Thursday, September 16, 2010

Reality TV:  You either love it or you hate it.  I'm one of those people who happen to LOVE it. I find that it's a great way to well, get away from reality.  I like the game shows the best.

Big Brother (probably one of the trashiest reality competitions of the them all) is one of my favorite.   I got hooked to it a few summers ago with a group of my friends. We would even have Big Brother dinner parties! 

Big Brother airs only during the summer, and is on THREE nights a week.  The show is based on a group of strangers, known as HouseGuests, living together 24 hours a day in the "Big Brother" house, isolated from the outside world but under constant surveillance with no privacy for three months.
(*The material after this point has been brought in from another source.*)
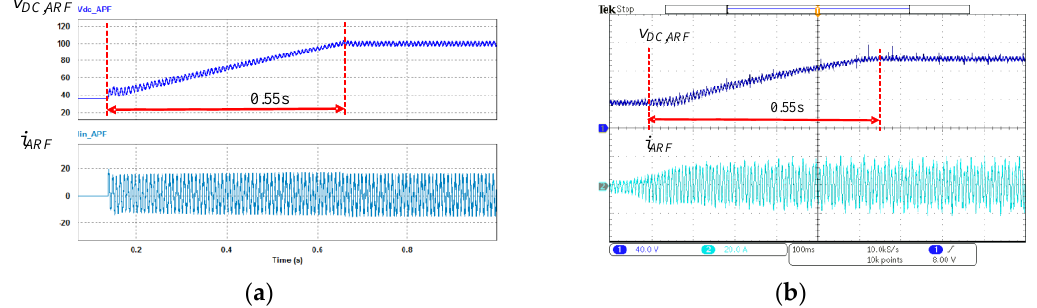
Figure 15. The bus voltage and inductor current of the ARF during the soft start process: ( a ) Simulation result and ( b ) experimental result.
The HouseGuests compete for the chance to win a $500,000 grand prize by avoiding weekly eviction, until the last HouseGuest remains at the end of the season that can claim the $500,000 grand prize.

The HouseGuests of Season 12 of Big Brother

 This summer's 12th Season was probably one of the best yet!  Drama, trash-talking, showmances, sabotage, the most successful secret alliance in Big Brother history! They also had some of the best looking men this season.  As the summer went on, I developed a crush on hot Oil Rig Salesman, Lane! He charmed all of the HouseGuests (and me) and made it to the final two last night.  Unfortunately his funny, outgoing personality and his flawless, pearly white smile (I'm obsessed with good teeth) wasn't enough to win him the $500,000 prize. 

So Lane (if you're reading this) you should know that I believe you should have won.  Hayden and his mop-hair had nothing on you! Yes, you only won two competitions. Yes, you played dumb and acted as a "floater" for the majority of the summer. And yes, you are an Oil Rig Salesman who probably doesn't even need the winning money (since you mentioned you wanted to spend it on beer and going out). Even still, I think you were the best player in the game.  You were only nominated for eviction twice (both times as a decoy), and you played one of the best social games!

With that said, I would like you (Lane) to know that if you're heart broken about your half a million dollar loss, you're more than welcome to come to Reno and I will console you.  Or even better yet, I can come visit you in Texas?  I know that I am a little more than 3 years older then you, but I think it's time to stop playing around with girls, and time to move on to a woman.  We can play golf and ride motorcycles! I'll help to cheer you up (and re-acclimate you to the "real world" after being locked in a house on 24-hour surveillance for three months) while you help me complete two items on my "Sarah Scared Shitless List" (CLICK HERE TO READ THAT BLOG).  We can walk around town showing off our matching, perfect teeth.  And I will make sure that you get all the "Muscle Milk" you've been missing (Muscle Milk is the protein drink he likes, get your head out of the gutters!) .  You will never be runner-up in my book, and I promise to make you feel like you're the BIG WINNER! Think about...I look forward to your response.   XOXO.